GOAL OF THE EXERCISE: Please show every line in the entries below that includes the word "pixels".

Document layout detection data:
# # # # # # #

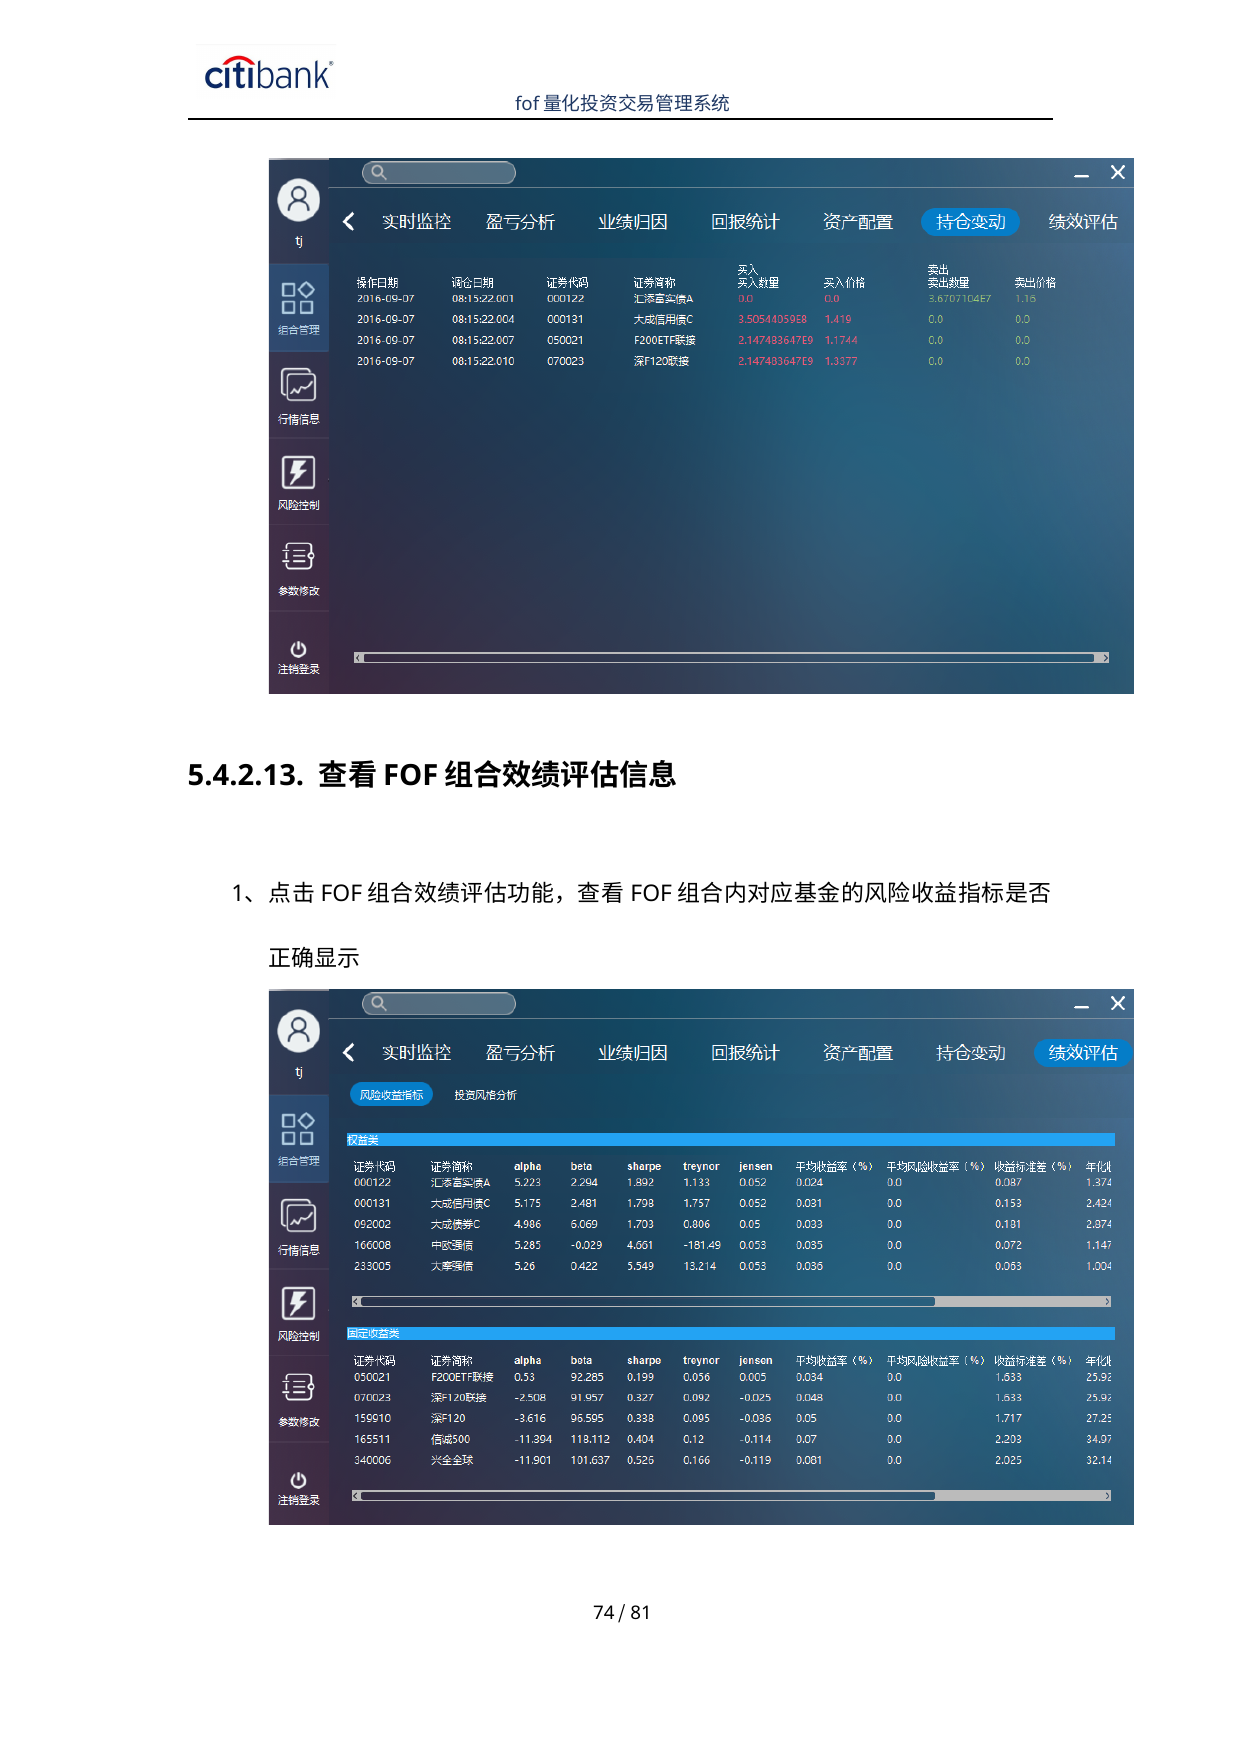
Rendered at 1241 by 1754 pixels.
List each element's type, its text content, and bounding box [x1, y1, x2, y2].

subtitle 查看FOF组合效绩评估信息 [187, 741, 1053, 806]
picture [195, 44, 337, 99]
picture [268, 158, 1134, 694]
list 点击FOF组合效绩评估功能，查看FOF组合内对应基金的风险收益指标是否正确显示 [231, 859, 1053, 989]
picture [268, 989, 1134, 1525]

# # # # # # #

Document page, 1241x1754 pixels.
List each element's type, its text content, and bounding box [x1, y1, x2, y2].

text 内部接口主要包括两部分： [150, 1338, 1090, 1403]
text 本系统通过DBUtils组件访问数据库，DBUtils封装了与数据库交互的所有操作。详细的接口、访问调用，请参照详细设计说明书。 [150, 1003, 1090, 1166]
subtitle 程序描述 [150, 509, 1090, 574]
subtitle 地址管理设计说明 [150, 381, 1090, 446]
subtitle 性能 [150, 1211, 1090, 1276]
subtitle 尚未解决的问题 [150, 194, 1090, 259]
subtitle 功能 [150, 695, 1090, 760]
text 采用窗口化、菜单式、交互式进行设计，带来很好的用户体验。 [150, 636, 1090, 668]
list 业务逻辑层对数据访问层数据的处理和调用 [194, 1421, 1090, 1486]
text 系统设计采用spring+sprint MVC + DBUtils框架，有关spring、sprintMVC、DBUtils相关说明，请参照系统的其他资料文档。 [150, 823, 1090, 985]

# # # # # # #

RESPONSE TO THIS TASK:
Rendered at 1241 by 1754 pixels.
Document page, 1241x1754 pixels.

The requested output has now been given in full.